Top of DATASET EXCERPT
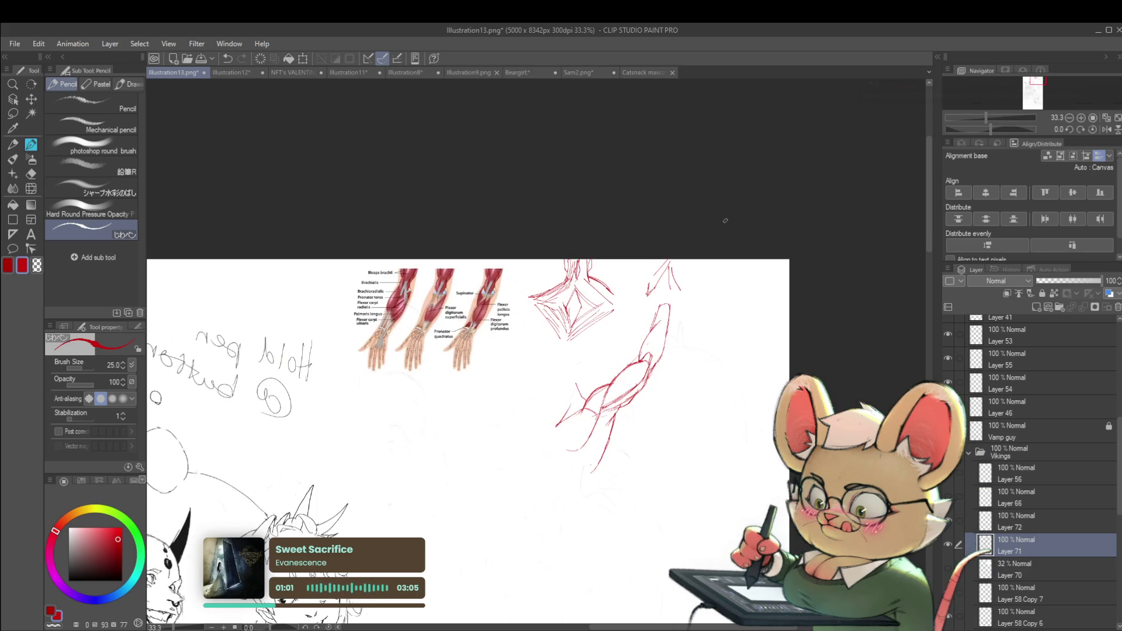
- On the mirrored view, erase the old top strokes, sketch a boxy fist with knuckle plane, then show the grey sketch
{"action": "left_click", "coordinate": [1106, 130]}
{"action": "scroll", "coordinate": [391, 302], "scroll_direction": "up", "scroll_amount": 3}
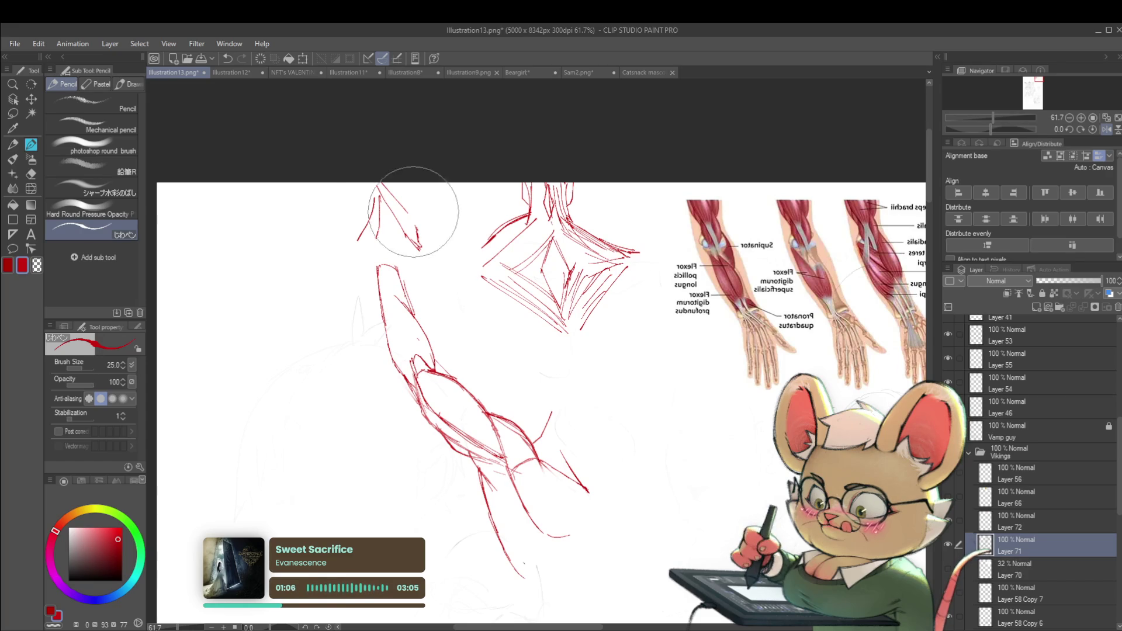
{"action": "left_click_drag", "start_coordinate": [413, 212], "coordinate": [376, 193]}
Bottom of DATASET EXCERPT
Search the data for "action" and list every line in which it occurs.

▶ SOLVED EXERCISE:
{"action": "left_click", "coordinate": [1106, 130]}
{"action": "scroll", "coordinate": [391, 302], "scroll_direction": "up", "scroll_amount": 3}
{"action": "left_click_drag", "start_coordinate": [413, 212], "coordinate": [376, 193]}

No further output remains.